Using the entries that follow, write out the line containing "le flux de travail.", the line containing "La validation du", and every line between them, exactly and nothing else.

─── LISTED ENTRIES ───

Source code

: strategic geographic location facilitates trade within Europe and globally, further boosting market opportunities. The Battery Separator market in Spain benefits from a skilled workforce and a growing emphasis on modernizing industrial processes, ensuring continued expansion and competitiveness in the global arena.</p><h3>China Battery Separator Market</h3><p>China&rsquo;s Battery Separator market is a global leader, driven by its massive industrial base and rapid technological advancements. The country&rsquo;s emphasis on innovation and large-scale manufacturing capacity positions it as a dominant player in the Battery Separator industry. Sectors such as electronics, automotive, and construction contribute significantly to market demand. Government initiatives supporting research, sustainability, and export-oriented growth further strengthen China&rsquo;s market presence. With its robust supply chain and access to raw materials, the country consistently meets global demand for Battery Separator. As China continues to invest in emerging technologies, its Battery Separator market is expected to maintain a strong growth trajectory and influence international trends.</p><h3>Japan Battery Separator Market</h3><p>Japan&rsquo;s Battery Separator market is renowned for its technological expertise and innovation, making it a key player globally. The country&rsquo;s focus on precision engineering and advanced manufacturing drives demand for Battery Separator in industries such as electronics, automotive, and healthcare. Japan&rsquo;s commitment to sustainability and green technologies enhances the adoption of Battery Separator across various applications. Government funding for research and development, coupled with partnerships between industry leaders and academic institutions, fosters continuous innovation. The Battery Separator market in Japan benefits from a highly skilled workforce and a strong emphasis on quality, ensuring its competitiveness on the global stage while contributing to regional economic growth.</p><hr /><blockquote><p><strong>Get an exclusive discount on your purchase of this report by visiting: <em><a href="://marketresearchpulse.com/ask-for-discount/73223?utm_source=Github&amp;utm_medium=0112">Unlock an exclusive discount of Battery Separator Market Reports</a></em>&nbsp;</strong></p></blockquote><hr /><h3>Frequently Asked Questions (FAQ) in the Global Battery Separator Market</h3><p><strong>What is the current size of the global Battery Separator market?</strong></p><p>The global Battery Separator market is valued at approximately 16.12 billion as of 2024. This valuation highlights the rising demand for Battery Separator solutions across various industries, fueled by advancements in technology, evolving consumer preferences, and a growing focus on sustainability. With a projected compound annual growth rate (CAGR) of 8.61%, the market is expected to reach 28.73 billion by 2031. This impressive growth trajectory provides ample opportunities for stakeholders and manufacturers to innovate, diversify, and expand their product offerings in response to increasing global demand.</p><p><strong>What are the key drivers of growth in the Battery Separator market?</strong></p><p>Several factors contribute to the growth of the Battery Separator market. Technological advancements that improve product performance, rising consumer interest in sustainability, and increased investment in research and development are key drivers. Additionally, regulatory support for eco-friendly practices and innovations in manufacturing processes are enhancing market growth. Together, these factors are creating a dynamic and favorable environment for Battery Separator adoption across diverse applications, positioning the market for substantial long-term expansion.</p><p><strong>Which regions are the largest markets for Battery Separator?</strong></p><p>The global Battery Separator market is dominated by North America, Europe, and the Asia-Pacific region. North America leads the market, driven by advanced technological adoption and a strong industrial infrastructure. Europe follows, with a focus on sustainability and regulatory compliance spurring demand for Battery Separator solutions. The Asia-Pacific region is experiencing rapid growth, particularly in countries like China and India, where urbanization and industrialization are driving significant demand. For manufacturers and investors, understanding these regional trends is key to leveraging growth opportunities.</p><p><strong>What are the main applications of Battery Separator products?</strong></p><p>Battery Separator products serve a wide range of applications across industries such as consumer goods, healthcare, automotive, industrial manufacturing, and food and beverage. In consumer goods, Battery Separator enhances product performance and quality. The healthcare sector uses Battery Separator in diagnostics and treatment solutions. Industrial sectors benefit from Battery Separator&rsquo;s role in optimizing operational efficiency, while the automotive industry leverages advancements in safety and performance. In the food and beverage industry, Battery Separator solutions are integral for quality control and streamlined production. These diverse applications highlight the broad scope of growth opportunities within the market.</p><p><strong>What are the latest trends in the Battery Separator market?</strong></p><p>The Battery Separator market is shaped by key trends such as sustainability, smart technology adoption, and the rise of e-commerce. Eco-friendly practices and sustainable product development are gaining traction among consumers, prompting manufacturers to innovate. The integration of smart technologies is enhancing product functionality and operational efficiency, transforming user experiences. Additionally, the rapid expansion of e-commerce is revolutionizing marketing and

───
─── LISTED ENTRIES ───

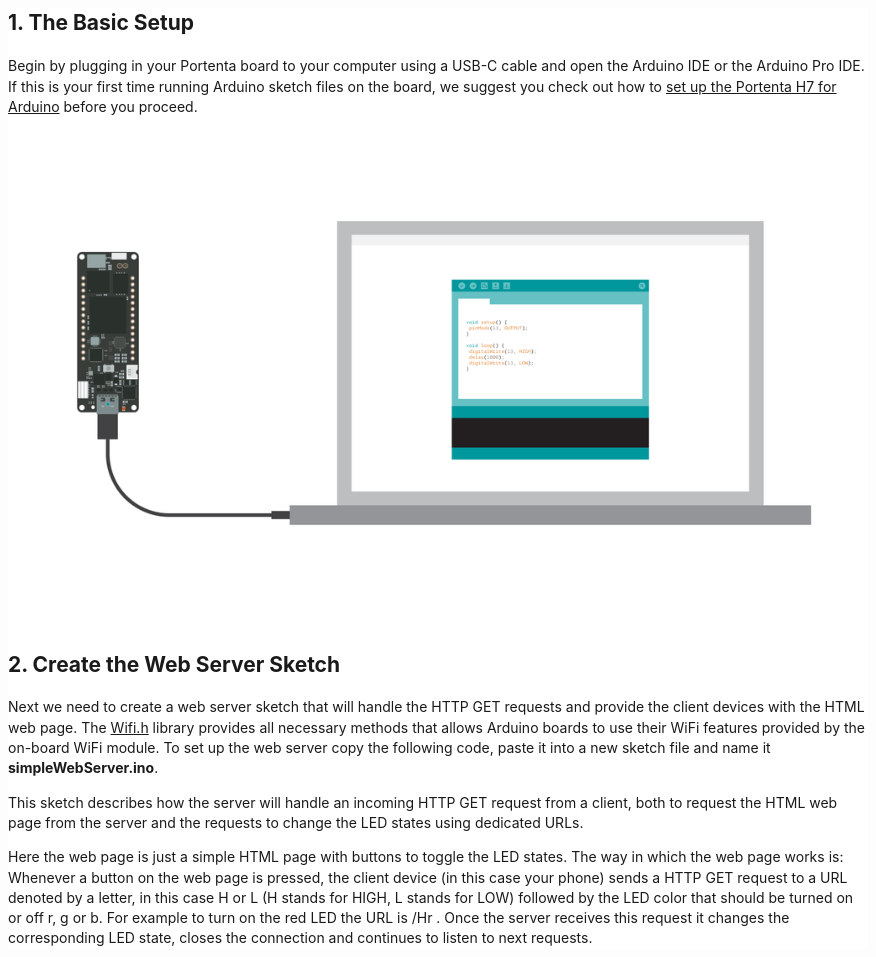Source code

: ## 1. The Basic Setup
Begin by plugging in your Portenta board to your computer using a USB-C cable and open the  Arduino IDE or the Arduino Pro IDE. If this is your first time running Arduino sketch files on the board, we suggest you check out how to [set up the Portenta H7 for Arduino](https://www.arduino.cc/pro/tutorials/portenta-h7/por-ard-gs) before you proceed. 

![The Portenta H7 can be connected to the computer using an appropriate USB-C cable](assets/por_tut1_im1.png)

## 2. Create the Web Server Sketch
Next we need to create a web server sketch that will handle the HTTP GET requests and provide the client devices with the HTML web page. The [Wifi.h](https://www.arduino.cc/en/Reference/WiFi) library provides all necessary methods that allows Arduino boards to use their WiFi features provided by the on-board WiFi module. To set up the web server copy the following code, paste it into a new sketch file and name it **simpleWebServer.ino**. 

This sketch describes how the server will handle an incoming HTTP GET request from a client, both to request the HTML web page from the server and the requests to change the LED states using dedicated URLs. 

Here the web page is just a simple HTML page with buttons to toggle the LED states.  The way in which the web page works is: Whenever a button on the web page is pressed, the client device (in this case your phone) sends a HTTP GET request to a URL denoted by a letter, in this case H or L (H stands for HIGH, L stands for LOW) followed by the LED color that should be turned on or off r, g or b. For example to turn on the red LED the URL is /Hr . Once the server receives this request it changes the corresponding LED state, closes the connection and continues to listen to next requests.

───
─── LISTED ENTRIES ───

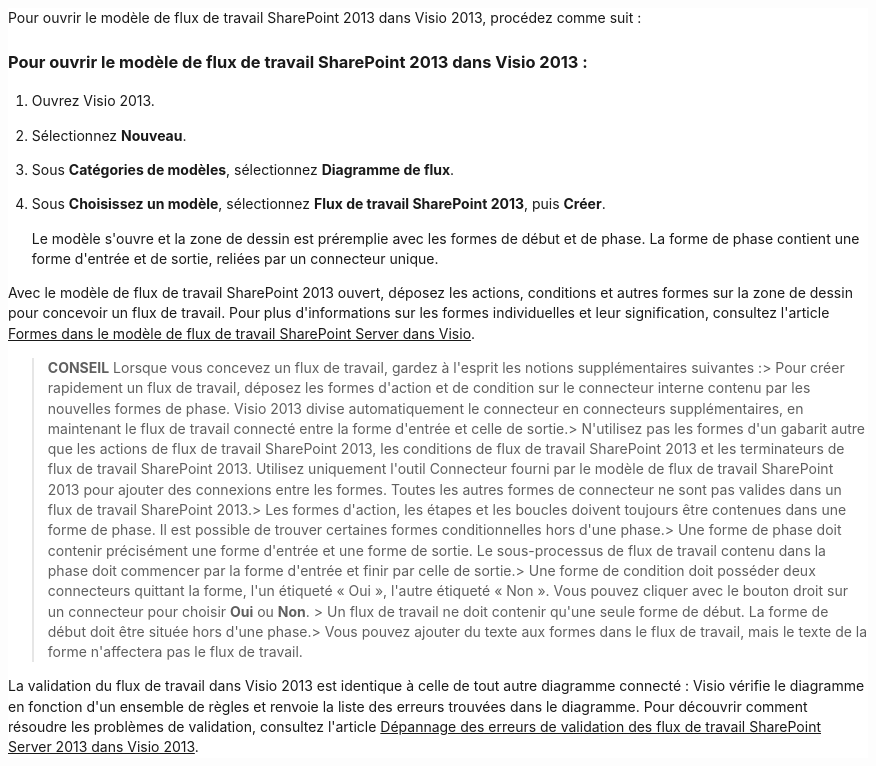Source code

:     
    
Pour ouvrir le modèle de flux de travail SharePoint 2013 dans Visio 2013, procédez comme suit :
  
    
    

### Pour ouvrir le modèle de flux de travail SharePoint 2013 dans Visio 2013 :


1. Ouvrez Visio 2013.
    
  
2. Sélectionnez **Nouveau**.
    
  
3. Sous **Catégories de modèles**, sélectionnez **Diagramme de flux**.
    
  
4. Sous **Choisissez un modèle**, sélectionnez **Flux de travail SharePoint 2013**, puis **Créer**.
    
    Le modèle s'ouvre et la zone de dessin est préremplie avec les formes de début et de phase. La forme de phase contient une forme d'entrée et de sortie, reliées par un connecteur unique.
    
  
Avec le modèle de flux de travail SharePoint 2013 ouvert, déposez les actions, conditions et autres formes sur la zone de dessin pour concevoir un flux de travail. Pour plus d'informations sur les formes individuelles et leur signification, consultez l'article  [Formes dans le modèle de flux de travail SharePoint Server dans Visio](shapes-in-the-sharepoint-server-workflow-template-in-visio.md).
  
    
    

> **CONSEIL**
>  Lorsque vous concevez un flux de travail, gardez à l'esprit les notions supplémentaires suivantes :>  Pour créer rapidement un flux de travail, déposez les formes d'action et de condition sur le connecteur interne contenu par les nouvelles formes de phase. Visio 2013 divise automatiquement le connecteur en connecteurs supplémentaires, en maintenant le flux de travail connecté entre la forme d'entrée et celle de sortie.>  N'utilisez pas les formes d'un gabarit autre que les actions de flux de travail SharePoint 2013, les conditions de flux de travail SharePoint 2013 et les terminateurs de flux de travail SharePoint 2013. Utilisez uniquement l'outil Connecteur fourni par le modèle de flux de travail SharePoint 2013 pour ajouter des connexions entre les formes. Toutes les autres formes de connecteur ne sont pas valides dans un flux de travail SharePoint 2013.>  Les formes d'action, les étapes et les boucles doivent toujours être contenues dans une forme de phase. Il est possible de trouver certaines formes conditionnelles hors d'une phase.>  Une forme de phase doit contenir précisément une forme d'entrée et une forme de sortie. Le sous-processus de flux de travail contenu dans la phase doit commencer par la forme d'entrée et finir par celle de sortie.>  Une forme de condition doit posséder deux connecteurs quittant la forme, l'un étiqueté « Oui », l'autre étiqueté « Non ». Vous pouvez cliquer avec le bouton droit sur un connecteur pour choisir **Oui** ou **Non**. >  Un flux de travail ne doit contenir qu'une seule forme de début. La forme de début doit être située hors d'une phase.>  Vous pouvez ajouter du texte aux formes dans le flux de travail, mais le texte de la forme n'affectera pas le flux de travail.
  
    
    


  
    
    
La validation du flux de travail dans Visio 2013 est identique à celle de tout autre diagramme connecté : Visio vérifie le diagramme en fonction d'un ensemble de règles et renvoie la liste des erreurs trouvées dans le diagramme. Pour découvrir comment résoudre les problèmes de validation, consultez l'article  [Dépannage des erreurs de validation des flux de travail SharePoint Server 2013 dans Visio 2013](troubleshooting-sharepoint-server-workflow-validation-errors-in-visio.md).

───

> [FINAL ANSWER]
>  Lorsque vous concevez un flux de travail, gardez à l'esprit les notions supplémentaires suivantes :>  Pour créer rapidement un flux de travail, déposez les formes d'action et de condition sur le connecteur interne contenu par les nouvelles formes de phase. Visio 2013 divise automatiquement le connecteur en connecteurs supplémentaires, en maintenant le flux de travail connecté entre la forme d'entrée et celle de sortie.>  N'utilisez pas les formes d'un gabarit autre que les actions de flux de travail SharePoint 2013, les conditions de flux de travail SharePoint 2013 et les terminateurs de flux de travail SharePoint 2013. Utilisez uniquement l'outil Connecteur fourni par le modèle de flux de travail SharePoint 2013 pour ajouter des connexions entre les formes. Toutes les autres formes de connecteur ne sont pas valides dans un flux de travail SharePoint 2013.>  Les formes d'action, les étapes et les boucles doivent toujours être contenues dans une forme de phase. Il est possible de trouver certaines formes conditionnelles hors d'une phase.>  Une forme de phase doit contenir précisément une forme d'entrée et une forme de sortie. Le sous-processus de flux de travail contenu dans la phase doit commencer par la forme d'entrée et finir par celle de sortie.>  Une forme de condition doit posséder deux connecteurs quittant la forme, l'un étiqueté « Oui », l'autre étiqueté « Non ». Vous pouvez cliquer avec le bouton droit sur un connecteur pour choisir **Oui** ou **Non**. >  Un flux de travail ne doit contenir qu'une seule forme de début. La forme de début doit être située hors d'une phase.>  Vous pouvez ajouter du texte aux formes dans le flux de travail, mais le texte de la forme n'affectera pas le flux de travail.
  
    
    


  
    
    
La validation du flux de travail dans Visio 2013 est identique à celle de tout autre diagramme connecté : Visio vérifie le diagramme en fonction d'un ensemble de règles et renvoie la liste des erreurs trouvées dans le diagramme. Pour découvrir comment résoudre les problèmes de validation, consultez l'article  [Dépannage des erreurs de validation des flux de travail SharePoint Server 2013 dans Visio 2013](troubleshooting-sharepoint-server-workflow-validation-errors-in-visio.md).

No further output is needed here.